You might be asking why a senior leader in my position would spend the time required to go through this exercise. There are some general principles I like to follow and I think anybody managing a research oriented (or really any engineering) team should consider as well. Specifically:

ABL – Always Be Learning: If you want to innovate you need to be up to speed on the latest technology trends.
Earn your team’s respect: The best way to earn the respect of your technical team is to get into the trenches. Show them that you understand their job and all the pain that comes with it. In other words write code (any code), test it, check it in, and push it to production.
Lead by example: If you want your team to “innovate for the masses”, it’s best demonstrate the behaviors you are looking for.

Hopefully this post has given you a basic understanding of end-to-end speech recognition systems and neural networks If you’re really brave perhaps you’ve learned how to build your own simple end-to-end recognizer.

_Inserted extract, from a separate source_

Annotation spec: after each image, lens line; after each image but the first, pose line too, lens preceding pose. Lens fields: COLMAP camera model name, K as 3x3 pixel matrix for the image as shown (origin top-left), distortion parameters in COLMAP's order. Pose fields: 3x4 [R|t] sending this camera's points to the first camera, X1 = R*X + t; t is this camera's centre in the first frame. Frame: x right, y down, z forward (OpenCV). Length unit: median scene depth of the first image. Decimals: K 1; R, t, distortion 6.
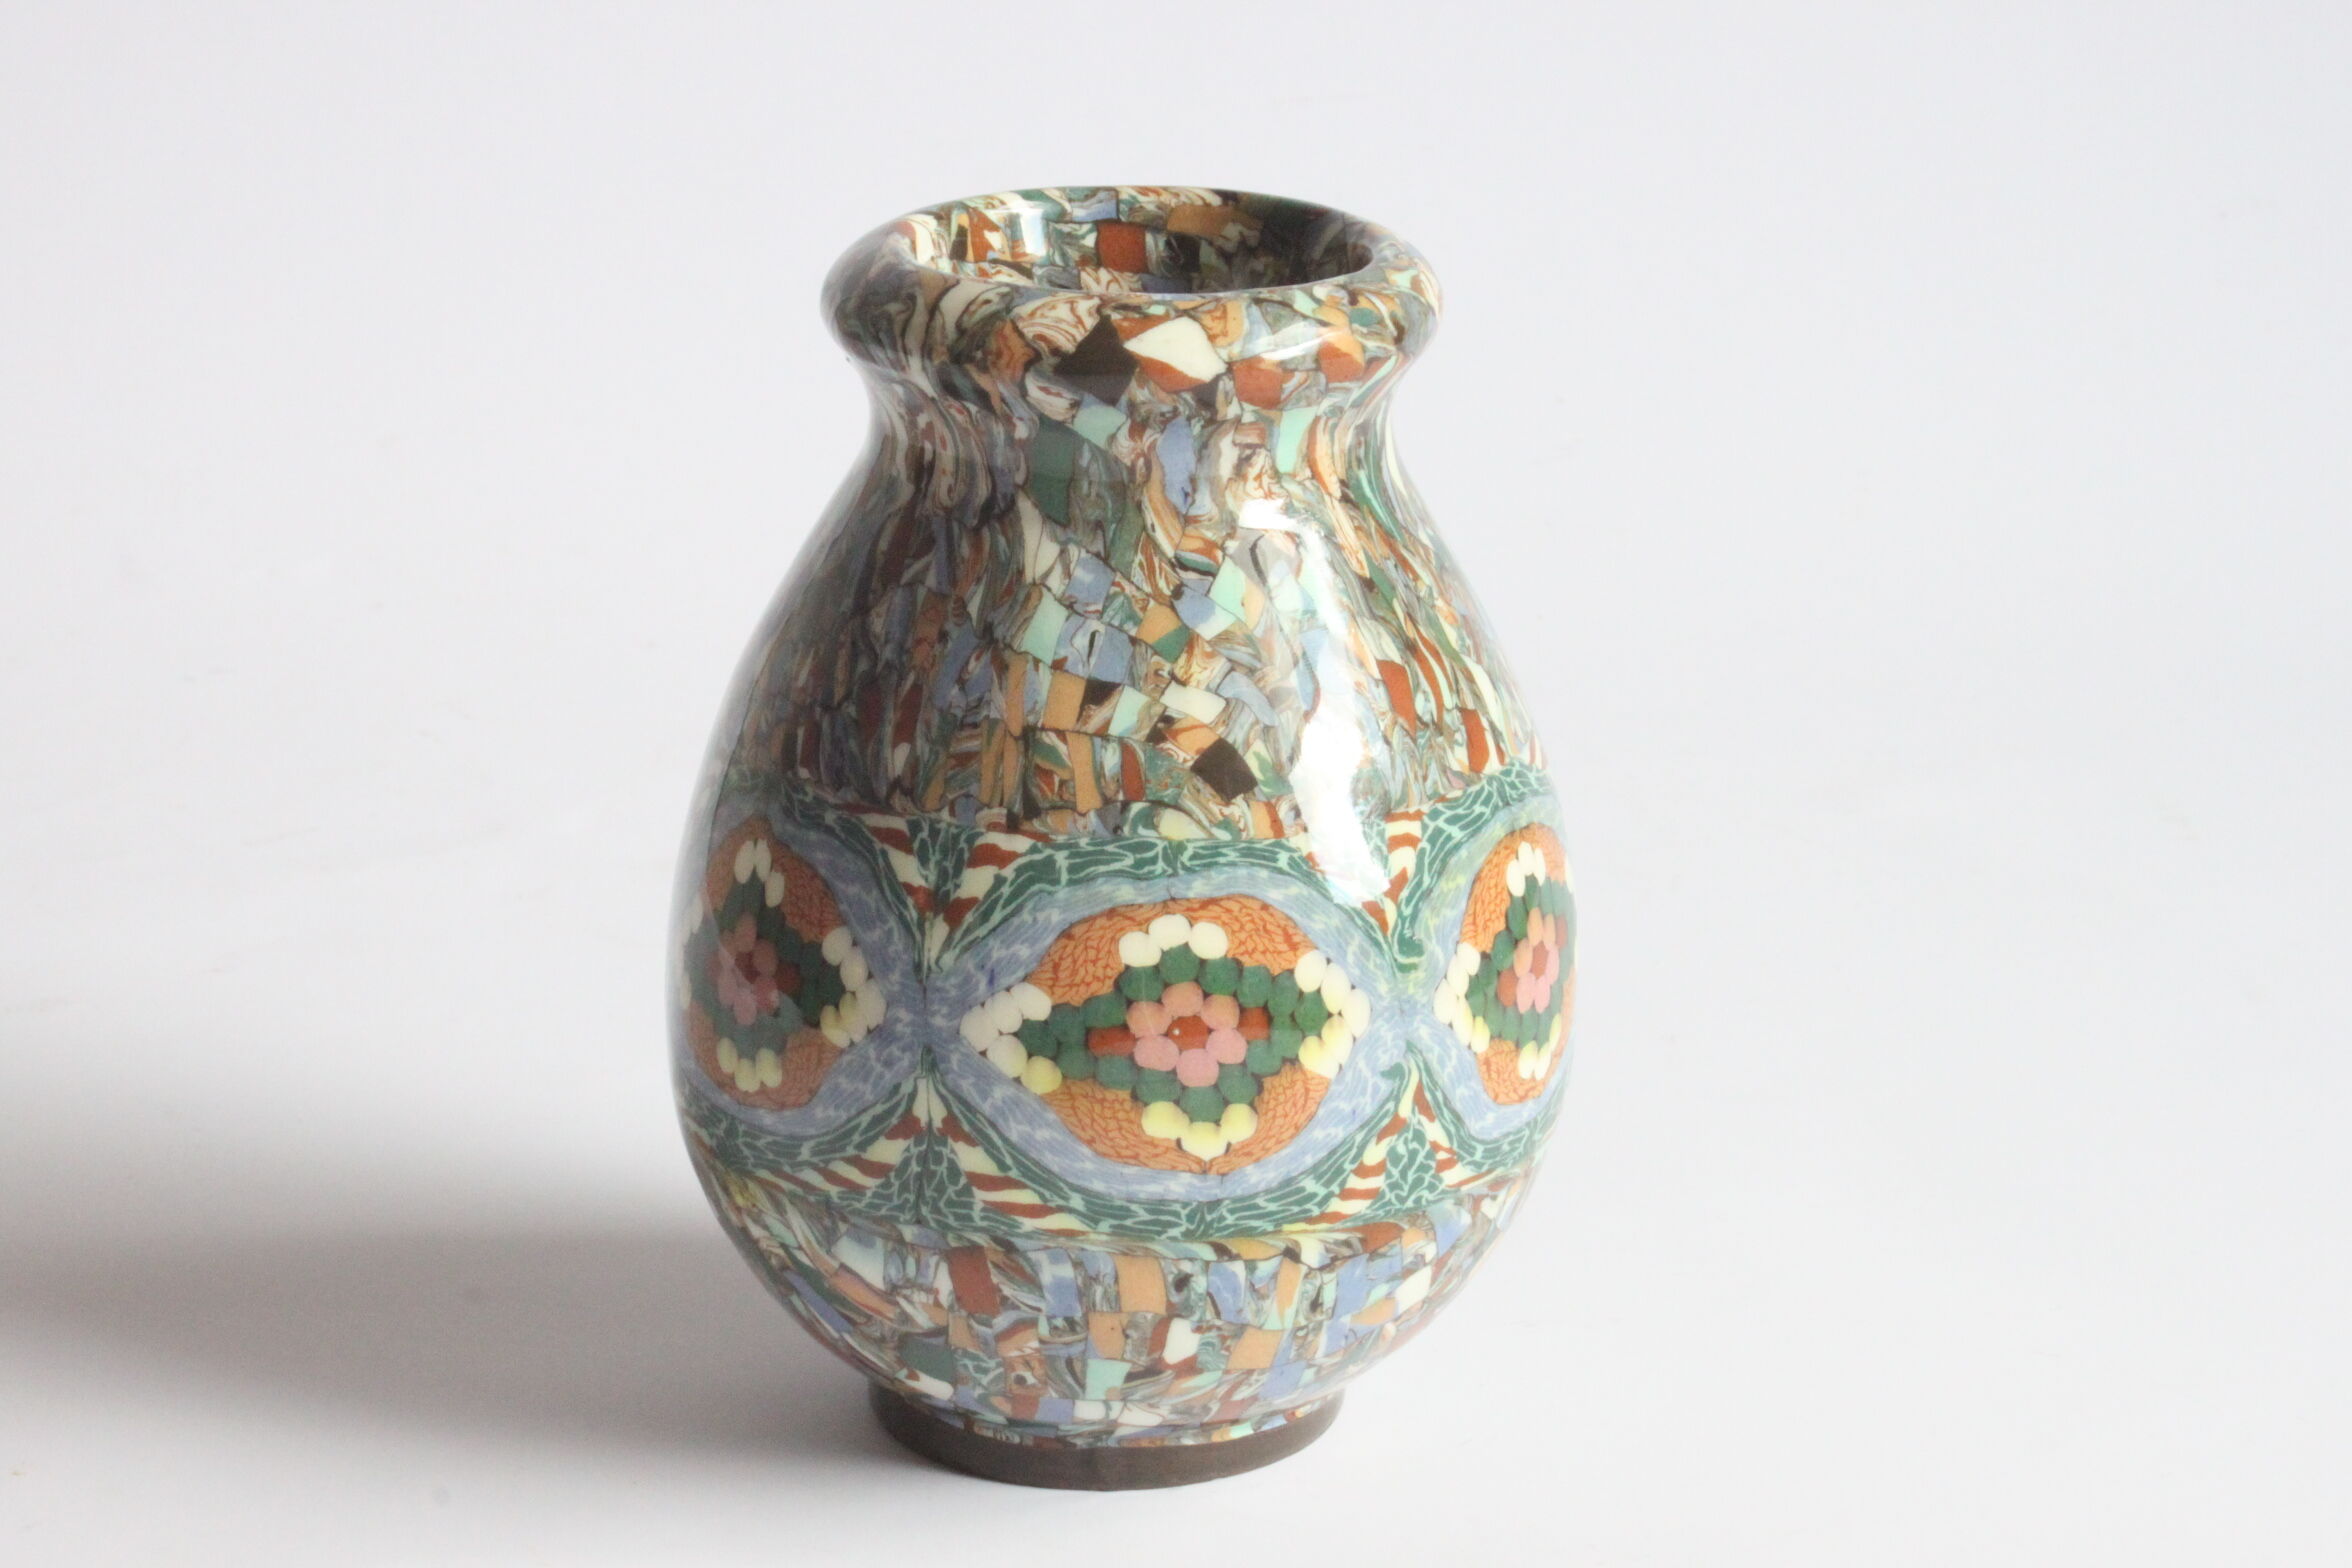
lens RADIAL K [[8521.4, 0, 1176.0], [0, 8521.4, 784.0], [0, 0, 1]] dist [0.093591, 0.313827]
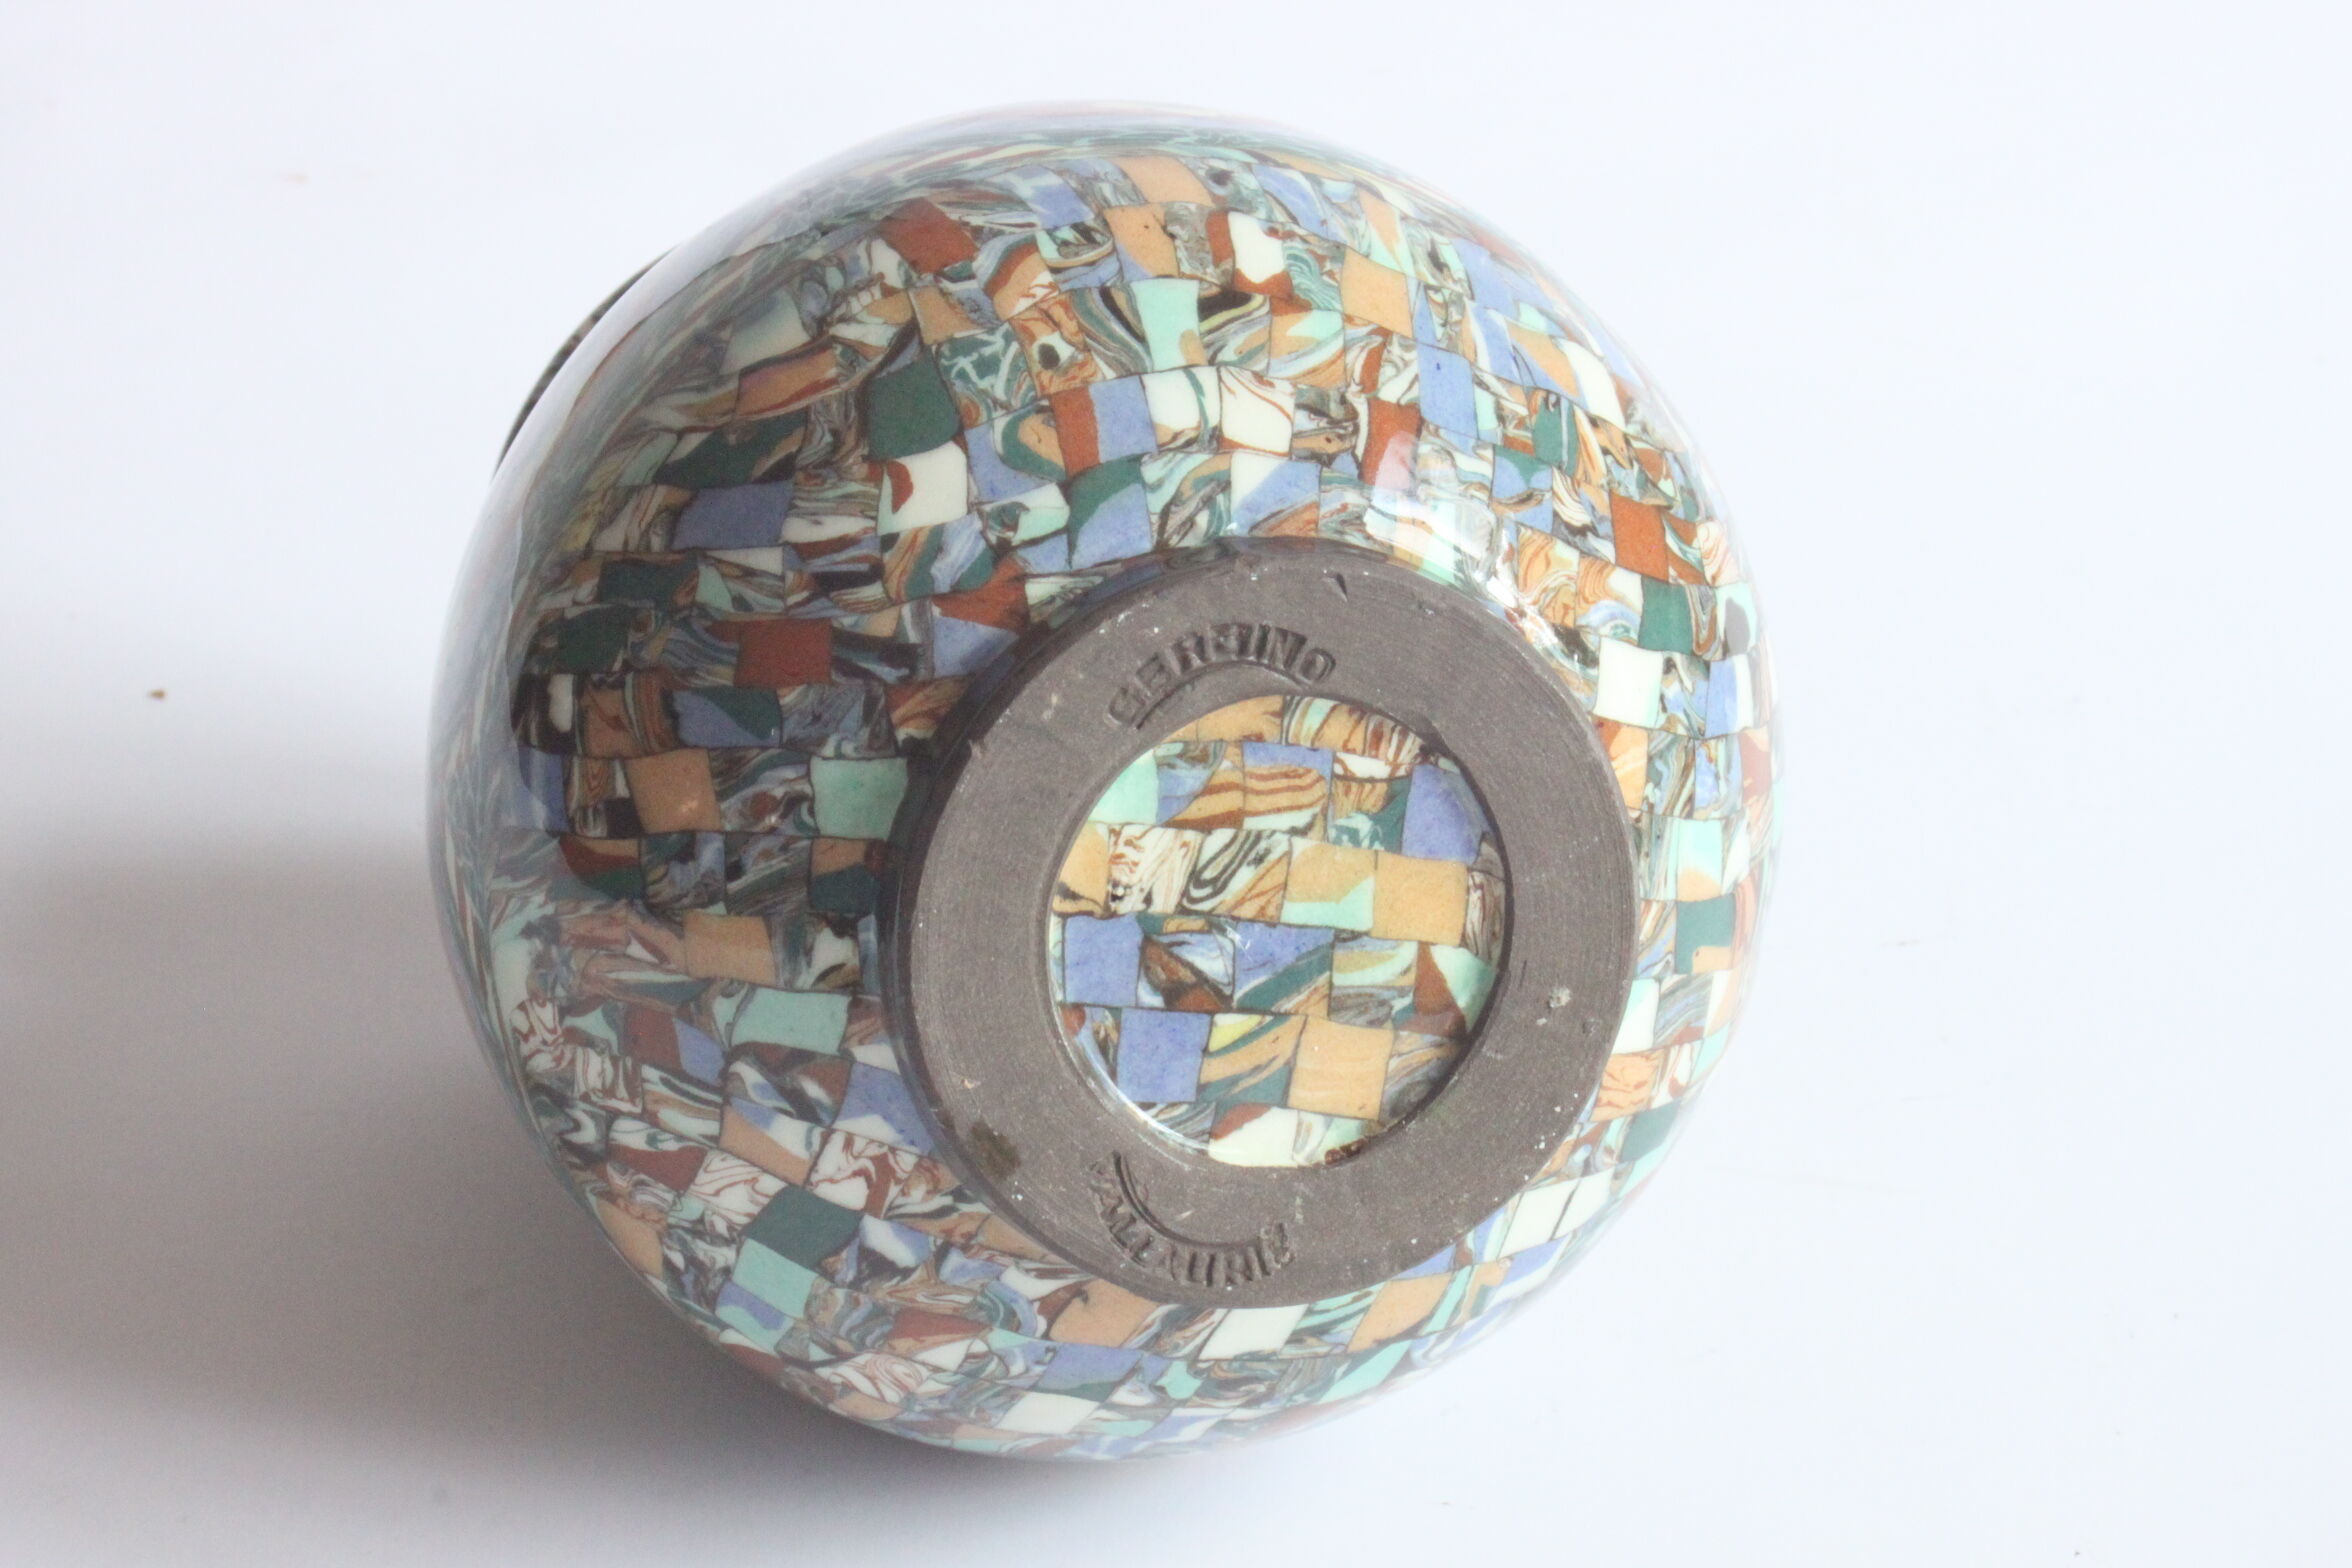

But if you take nothing else away from this article I hope it’s that you’ll invest your time improving your own technical skills and getting in the trenches to earn your team’s respect.

In an upcoming post I’ll dig deeper into end-to-end speech recognition algorithms and how they work. Specifically we’ll cover recurrent neural networks and the connectionist temporal classification algorithms that truly allow these systems to be superior over traditional speech recognition systems. In the mean time I hope you get a chance to “wreck a nice beach”!

References

“How to build a simple neural network in 9 lines of Python code” – Milo Spencer-Harper
“How to build a multi-layered neural network in Python” – Milo Spencer-Harper
“Understanding and coding Neural Networks from Scratch in Python and R” – Sunil Ray
“How to Compute the Derivative of Sigmoid Function (fully worked example)” – Jeremy (no last name)
“Practical recommendation for Gradient-Based Training of Deep Architectures” – Yoshua Bengio
“How to train your Deep Neural Network” – Rishabh Shukla
“Understanding the difficulty of training deep feedforward neural networks” – Xavier Glorot and Yoshua Bengio
“Deep Learning Basics: Neural Networks, Backpropegation, and stochastic Gradient Descent” – Alex Minnaar
“Speech Recognition: You down with CTC” – Karl N.
“Deep Speech: Scaling up end-to-end speech recognition” – Andrew Y. Ng et al.
“Connectionist Temporal Classification: Labeling Unsegmented Sequence Data with Recurrent Neural Networks” – Alex Graves et al.